--- Material shown Enclosed Below ---

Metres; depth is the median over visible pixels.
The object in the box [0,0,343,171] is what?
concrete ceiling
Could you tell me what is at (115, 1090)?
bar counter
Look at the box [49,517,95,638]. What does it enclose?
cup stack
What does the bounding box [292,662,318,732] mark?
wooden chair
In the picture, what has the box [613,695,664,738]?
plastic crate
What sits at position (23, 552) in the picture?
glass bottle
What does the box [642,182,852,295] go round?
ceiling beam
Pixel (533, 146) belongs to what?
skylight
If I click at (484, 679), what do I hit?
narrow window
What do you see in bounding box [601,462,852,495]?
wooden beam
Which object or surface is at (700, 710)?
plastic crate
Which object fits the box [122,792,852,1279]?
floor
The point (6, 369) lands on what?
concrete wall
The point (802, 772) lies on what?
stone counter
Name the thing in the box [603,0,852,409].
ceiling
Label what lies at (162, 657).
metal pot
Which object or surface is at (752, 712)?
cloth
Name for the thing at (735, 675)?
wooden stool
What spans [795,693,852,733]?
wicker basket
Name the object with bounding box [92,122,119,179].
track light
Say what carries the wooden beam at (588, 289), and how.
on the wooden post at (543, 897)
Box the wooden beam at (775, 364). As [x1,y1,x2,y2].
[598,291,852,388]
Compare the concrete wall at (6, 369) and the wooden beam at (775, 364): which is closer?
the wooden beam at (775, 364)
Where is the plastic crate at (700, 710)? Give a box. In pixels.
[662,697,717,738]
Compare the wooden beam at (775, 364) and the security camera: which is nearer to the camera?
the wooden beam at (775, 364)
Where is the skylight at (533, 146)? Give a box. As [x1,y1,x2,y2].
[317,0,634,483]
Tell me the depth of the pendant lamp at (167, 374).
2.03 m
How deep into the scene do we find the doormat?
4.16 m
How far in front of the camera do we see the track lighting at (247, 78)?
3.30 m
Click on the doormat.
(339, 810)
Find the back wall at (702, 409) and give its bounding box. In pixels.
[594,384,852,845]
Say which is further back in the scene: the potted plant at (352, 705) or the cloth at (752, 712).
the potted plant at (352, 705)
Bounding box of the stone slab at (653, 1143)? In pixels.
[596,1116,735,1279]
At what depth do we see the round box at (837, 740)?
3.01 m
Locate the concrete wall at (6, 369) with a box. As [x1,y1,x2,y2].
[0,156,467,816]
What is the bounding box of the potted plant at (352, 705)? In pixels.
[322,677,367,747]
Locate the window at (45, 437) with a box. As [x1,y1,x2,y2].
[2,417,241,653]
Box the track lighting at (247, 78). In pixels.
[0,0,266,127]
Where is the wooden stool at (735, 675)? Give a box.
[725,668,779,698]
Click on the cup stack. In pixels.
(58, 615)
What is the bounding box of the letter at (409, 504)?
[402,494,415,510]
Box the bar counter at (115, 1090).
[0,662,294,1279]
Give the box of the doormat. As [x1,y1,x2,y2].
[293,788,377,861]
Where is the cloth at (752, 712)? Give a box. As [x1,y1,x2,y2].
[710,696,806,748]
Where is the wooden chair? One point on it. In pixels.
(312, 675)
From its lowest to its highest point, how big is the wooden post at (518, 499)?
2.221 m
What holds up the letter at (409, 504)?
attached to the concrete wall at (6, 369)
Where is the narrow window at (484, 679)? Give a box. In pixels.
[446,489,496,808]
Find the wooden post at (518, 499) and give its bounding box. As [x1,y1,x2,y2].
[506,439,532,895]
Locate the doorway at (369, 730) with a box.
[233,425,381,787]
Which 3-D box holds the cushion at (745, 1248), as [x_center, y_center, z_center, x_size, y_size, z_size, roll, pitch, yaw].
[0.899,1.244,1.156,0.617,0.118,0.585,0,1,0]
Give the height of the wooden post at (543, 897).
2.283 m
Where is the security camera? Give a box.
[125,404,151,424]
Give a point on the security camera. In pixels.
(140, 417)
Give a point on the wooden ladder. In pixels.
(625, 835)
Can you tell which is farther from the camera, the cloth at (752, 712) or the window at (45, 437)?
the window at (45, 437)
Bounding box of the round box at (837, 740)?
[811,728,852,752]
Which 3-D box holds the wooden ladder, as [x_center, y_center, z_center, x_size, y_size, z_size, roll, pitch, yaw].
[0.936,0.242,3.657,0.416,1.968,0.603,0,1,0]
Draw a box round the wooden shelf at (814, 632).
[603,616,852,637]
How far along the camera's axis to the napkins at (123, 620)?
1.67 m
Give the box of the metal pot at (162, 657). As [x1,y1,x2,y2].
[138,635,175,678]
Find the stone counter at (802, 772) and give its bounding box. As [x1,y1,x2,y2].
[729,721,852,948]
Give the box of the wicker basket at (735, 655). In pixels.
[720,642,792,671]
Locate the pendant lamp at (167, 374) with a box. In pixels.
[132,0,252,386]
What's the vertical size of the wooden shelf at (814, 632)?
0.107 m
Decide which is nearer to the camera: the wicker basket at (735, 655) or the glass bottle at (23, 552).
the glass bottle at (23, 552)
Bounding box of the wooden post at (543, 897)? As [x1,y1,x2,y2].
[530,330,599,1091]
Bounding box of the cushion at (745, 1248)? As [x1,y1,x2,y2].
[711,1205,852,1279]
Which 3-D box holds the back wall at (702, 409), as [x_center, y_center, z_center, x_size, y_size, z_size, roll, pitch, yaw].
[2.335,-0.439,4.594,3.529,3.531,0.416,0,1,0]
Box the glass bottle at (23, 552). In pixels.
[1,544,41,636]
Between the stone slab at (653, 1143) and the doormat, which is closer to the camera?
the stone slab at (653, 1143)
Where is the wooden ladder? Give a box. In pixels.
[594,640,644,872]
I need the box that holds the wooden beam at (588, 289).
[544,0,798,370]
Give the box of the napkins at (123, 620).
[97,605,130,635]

--- End of Enclosed Material shown ---

# Task prompt:
Write out, please, only the lines from the one with "Box the glass bottle at (23, 552). In pixels." through the last line above, both included and unchanged.

# Task output:
Box the glass bottle at (23, 552). In pixels.
[1,544,41,636]
Between the stone slab at (653, 1143) and the doormat, which is closer to the camera?
the stone slab at (653, 1143)
Where is the wooden ladder? Give a box. In pixels.
[594,640,644,872]
I need the box that holds the wooden beam at (588, 289).
[544,0,798,370]
Give the box of the napkins at (123, 620).
[97,605,130,635]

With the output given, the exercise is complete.